• _Document passage_
......

Its grape variety distribution is predominantly Chardonnay with a small portion of Sauvignon blanc, aged in barrique for 6–7 months with malolactic fermentation. It is classified Langhe.

- Grappa
Gaja produces three grappas named Sperss, Gaia & Rey and Darmagi, using grapes from their most famous vineyards. Their property Castello di Barbaresco is the distillation and production site. They are distilled from Nebbiolo, Chardonnay and Cabernet Sauvignon, respectively. The grappa is mostly seen in half bottles, and is marketed using different colors for each label. A visible barrel aging is seen in the Sperss grappa, perhaps as a nod to the traditionalist disappointment beholden in pursuing French-style standards of brandy vinification. Gaja is one of the most innovative wineries in grappa production, and has inspired grappas such as Nonino's barrique aged Chardonnay. There are also produced Grappa di Barbera and Grappa di Barolo.

===Tuscany===
====Pieve Santa Restituta====
In 1994 Gaja acquired its first property in Toscana, Pieve Santa Restituta in Montalcino. The property's 16 ha of vineyards producing two wines that are Brunello di Montalcino, with exceptions such as in 2005 which was estimated by Gaja as a lesser vintage, and a single Brunello was produced.

  - Rennina
This wine is sourced from three non-contiguous vineyard sites, located on a portion of the Pieve Santa Restituta estate that was named "vicus Rennina" according to an 8th-century document.

It is a 100% Sangiovese varietal wine with one year in barriques and one year in large oak casks, followed by at least two years of bottle aging. It is classified Brunello di Montalcino DOCG.

  - Sugarille
A wine sourced with fruit from the Sugarille vineyard which was first recorded in the inventory of Pieve parish church in 1547.

It is a 100% Sangiovese varietal wine with one year in barriques and one year in large oak casks, followed by at least two years of bottle aging. It is classified Brunello di Montalcino DOCG.

====Ca'Marcanda====
Located in Castagneto Carducci in Bolgheri, in the Maremma, the estate was bought by Gaja in 1996 when vines were planted, and the estate extends 100 ha. Three wines are produced.

  - Promis
The name stems from the Latin abbreviation, promissio, meaning promise. The grapes are cultivated in the terre brune dark soils of the Ca'Marcanda vineyard.

Its grape variety distribution is c. 55% Merlot, 35% Syrah and 10% Sangiovese, aged in somewhat used barriques for 12 months followed by several months of bottle aging before release. It is classified IGT Toscana IGT.

......

• _Data_
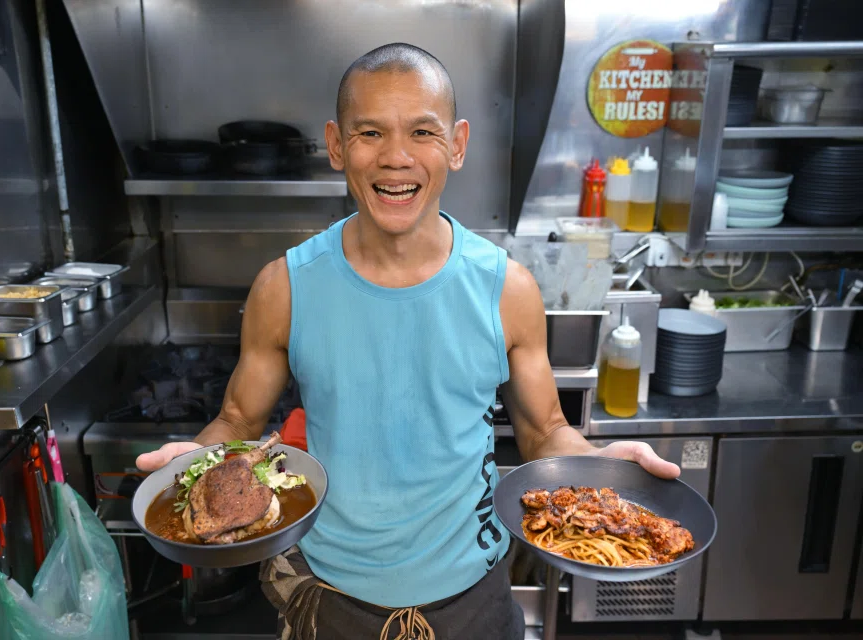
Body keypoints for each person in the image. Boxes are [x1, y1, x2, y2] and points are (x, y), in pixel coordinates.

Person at [137, 43, 680, 640]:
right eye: (370, 132)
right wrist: (191, 467)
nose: (396, 158)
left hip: (473, 598)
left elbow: (544, 430)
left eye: (423, 132)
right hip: (330, 598)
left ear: (457, 144)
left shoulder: (508, 289)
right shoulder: (284, 287)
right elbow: (238, 421)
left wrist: (596, 467)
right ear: (337, 145)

......

• _Work item_
Reproduce the Gaja wine passage between "- Sugarille" and "wines are produced.", inclusive, changing "barriques" to "small oak barrels".

• _Task result_
- Sugarille
A wine sourced with fruit from the Sugarille vineyard which was first recorded in the inventory of Pieve parish church in 1547.

It is a 100% Sangiovese varietal wine with one year in small oak barrels and one year in large oak casks, followed by at least two years of bottle aging. It is classified Brunello di Montalcino DOCG.

====Ca'Marcanda====
Located in Castagneto Carducci in Bolgheri, in the Maremma, the estate was bought by Gaja in 1996 when vines were planted, and the estate extends 100 ha. Three wines are produced.